Exercise materials below:

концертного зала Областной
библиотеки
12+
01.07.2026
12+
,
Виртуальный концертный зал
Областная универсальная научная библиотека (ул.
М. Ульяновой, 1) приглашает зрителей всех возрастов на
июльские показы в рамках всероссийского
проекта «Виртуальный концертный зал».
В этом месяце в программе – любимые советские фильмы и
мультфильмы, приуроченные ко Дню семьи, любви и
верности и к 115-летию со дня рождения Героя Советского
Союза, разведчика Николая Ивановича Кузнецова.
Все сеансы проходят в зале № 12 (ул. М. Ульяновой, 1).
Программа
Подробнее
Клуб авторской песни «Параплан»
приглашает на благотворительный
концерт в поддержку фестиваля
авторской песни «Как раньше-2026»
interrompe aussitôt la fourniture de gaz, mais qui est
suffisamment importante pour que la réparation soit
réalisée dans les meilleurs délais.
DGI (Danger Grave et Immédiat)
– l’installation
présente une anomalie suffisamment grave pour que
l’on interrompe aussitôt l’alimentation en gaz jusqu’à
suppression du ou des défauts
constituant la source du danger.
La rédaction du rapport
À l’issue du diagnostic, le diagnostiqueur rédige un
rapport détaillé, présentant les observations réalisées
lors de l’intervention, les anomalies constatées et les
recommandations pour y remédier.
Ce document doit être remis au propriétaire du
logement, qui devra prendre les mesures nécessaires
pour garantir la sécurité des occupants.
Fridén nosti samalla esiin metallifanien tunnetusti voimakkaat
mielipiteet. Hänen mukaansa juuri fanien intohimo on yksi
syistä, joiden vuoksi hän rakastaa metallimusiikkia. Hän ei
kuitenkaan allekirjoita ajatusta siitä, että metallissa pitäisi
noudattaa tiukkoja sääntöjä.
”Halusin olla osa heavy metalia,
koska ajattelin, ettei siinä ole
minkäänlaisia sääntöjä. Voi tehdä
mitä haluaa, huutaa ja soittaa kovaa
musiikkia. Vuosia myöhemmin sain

End of Exercise materials.

▶ [Task to carry out]: Print the data line for line, from its first line through the line with "kuitenkaan allekirjoita ajatusta", including both of those lines.

▶ [Result of this task]:
концертного зала Областной
библиотеки
12+
01.07.2026
12+
,
Виртуальный концертный зал
Областная универсальная научная библиотека (ул.
М. Ульяновой, 1) приглашает зрителей всех возрастов на
июльские показы в рамках всероссийского
проекта «Виртуальный концертный зал».
В этом месяце в программе – любимые советские фильмы и
мультфильмы, приуроченные ко Дню семьи, любви и
верности и к 115-летию со дня рождения Героя Советского
Союза, разведчика Николая Ивановича Кузнецова.
Все сеансы проходят в зале № 12 (ул. М. Ульяновой, 1).
Программа
Подробнее
Клуб авторской песни «Параплан»
приглашает на благотворительный
концерт в поддержку фестиваля
авторской песни «Как раньше-2026»
interrompe aussitôt la fourniture de gaz, mais qui est
suffisamment importante pour que la réparation soit
réalisée dans les meilleurs délais.
DGI (Danger Grave et Immédiat)
– l’installation
présente une anomalie suffisamment grave pour que
l’on interrompe aussitôt l’alimentation en gaz jusqu’à
suppression du ou des défauts
constituant la source du danger.
La rédaction du rapport
À l’issue du diagnostic, le diagnostiqueur rédige un
rapport détaillé, présentant les observations réalisées
lors de l’intervention, les anomalies constatées et les
recommandations pour y remédier.
Ce document doit être remis au propriétaire du
logement, qui devra prendre les mesures nécessaires
pour garantir la sécurité des occupants.
Fridén nosti samalla esiin metallifanien tunnetusti voimakkaat
mielipiteet. Hänen mukaansa juuri fanien intohimo on yksi
syistä, joiden vuoksi hän rakastaa metallimusiikkia. Hän ei
kuitenkaan allekirjoita ajatusta siitä, että metallissa pitäisi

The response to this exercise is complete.